Una giudice del Distretto di Columbia ha ordinato questo giovedì la custodia cautelare senza possibilità di cauzione per Cole Allen, l'uomo accusato di aver tentato di assassinare il presidente Donald Trump durante la Cena Annuale dei Cronisti della Casa Bianca lo scorso sabato.
Secondo informazioni dell’agenzia Efe, l’udienza è durata appena 15 minuti e si è conclusa con un colpo di scena inaspettato: la difesa di Allen, che mercoledì aveva presentato un atto legale per contestare la misura cautelare, ha rinunciato a contestarla e ha accettato che il suo cliente rimanga in prigione.
Allen si è presentato in tribunale indossando una tuta arancione e senza precedenti penali.
La procuratrice del Distretto di Columbia, Jeanine Pirro, ha richiesto la detenzione preventiva e ha avvertito questo giovedì in Fox News che si prevedono di presentare «molti altri capi d'accusa» contro Allen una volta che interverrà il gran giurì, il gruppo di cittadini che deve determinare se la procura ha motivi validi per accusarlo formalmente di gravi reati federali.
Al momento, Allen affronta tre capi d'imputazione: tentativo di omicidio del presidente, un reato che potrebbe comportargli l'ergastolo; trasporto interstatale di un'arma da fuoco per commettere un crimine grave; e uso di un'arma durante un crimine violento, con una pena minima obbligatoria di dieci anni consecutivi.
L'attacco è avvenuto sabato scorso intorno alle 20:30 al Washington Hilton, dove si stava svolgendo la 105ª edizione della cena con circa 2.000 persone, tra cui Trump, la first lady Melania, il vicepresidente JD Vance e il presidente della Camera dei Rappresentanti, Mike Johnson.
Secondo il racconto della procura, Allen ha corso ad alta velocità, ha eluso l'arco di metallo di un controllo di sicurezza e ha sparato con un fucile a pompa in direzione del salone da ballo.
Un agente del Servizio Segreto ha ricevuto un colpo al petto che è stato fermato dal suo giubbotto antiproiettile, come ha confermato il procuratore generale ad interim Todd Blanche.
Gli agenti hanno risposto con cinque colpi e Allen è caduto a terra ed è stato immobilizzato senza subire colpi di proiettile.
L'incidente non ha causato vittime, sebbene Trump e le altre autorità siano stati evacuati d'urgenza e si sia scatenato il panico tra i partecipanti.
Secondo documenti giudiziari, Allen ha pianificato l'attacco per settimane e ha attraversato il paese in treno da California a Washington per trasportare le armi senza passare attraverso i controlli di sicurezza degli aeroporti.
Inoltre, ha prenotato due notti nell'hotel dove si svolgeva la gala per poter entrare come ospite senza essere invitato alla cena.

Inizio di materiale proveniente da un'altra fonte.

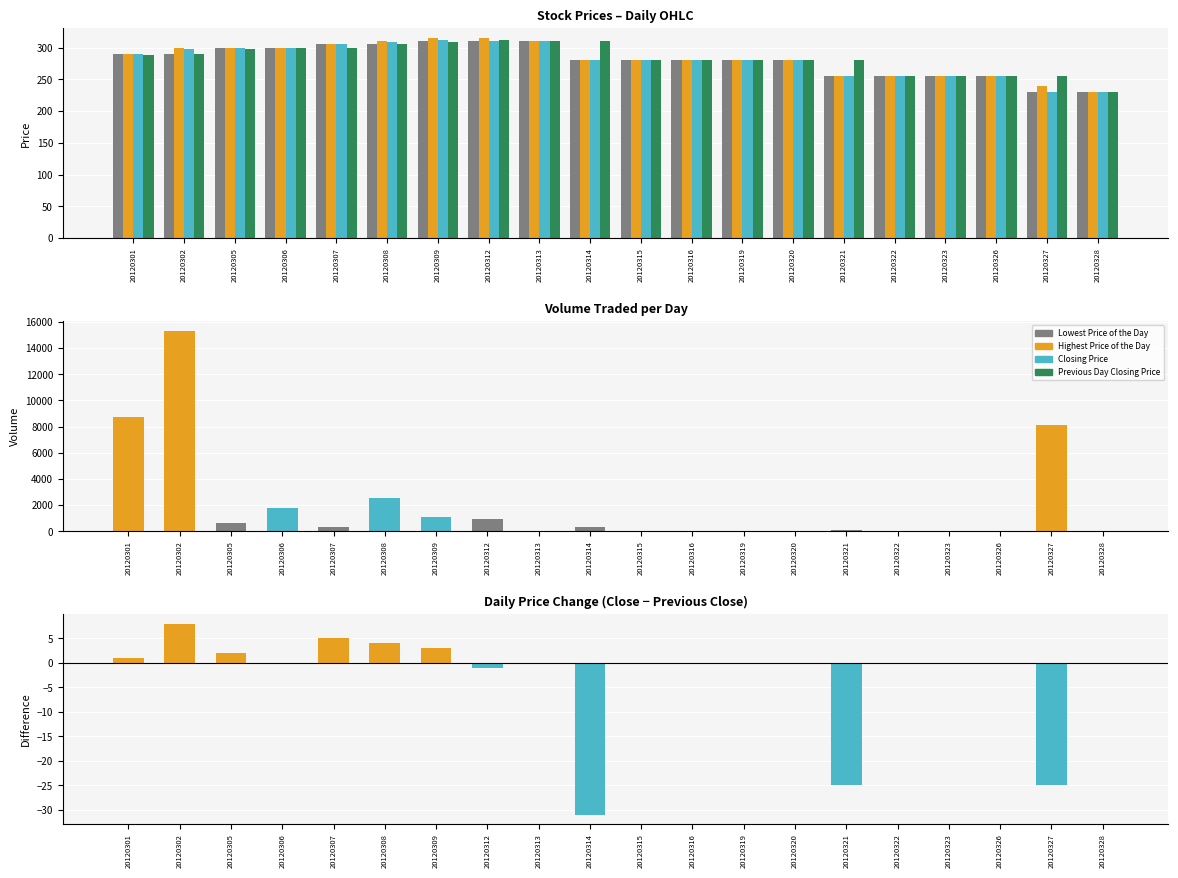

Which has a higher value, 20120301 or 20120328?

20120301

Circa dieci minuti prima dell'attacco, Allen inviò alla sua famiglia un manifesto di circa 1.000 parole in cui identificava come obiettivi funzionari dell'amministrazione Trump prioritizzati per rango, e definiva il presidente «pedofilo, stupratore e traditore».
L'imputato ha anche programmato email per familiari e amici in cui chiedeva scusa.

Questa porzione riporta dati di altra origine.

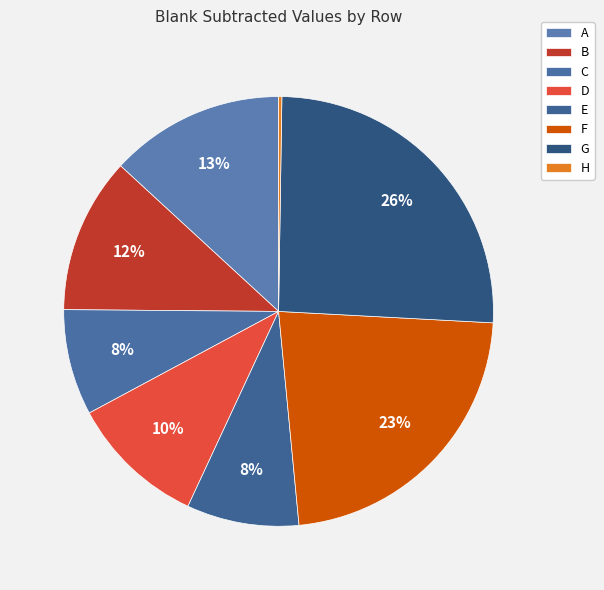

Rank the categories by value from highest to lowest.

G, F, A, B, D, E, C, H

Il Dipartimento di Giustizia ha presentato tre accuse federali contro Allen lunedì 28 aprile, dopo l'attacco che ha costituito il terzo tentativo di attentato contro Trump in meno di due anni, in seguito agli incidenti a Butler, Pennsylvania, nel luglio del 2024, e a West Palm Beach, Florida, nel settembre dello stesso anno.
Nel febbraio di quest'anno, il Servizio Segreto ha ucciso un uomo armato che è irruento a Mar-a-Lago portando un'arma e un bidone di carburante, anche se Trump non si trovava nella residenza in quel momento.
La prossima udienza giudiziaria di Allen è fissata per l'11 maggio 2026 come udienza preliminare, quando il gran giurì potrebbe ampliare le accuse contro di lui.
Pirro è stato chiaro nel valutare il caso: «Che questo sia un messaggio per chi pensa che Washington D.C. sia il luogo per esercitare violenza politica. Ciò che le leggi non permettono è farsi valere attraverso la violenza, soprattutto quella rivolta contro il presidente. Questo è antidemocratico nella sua essenza».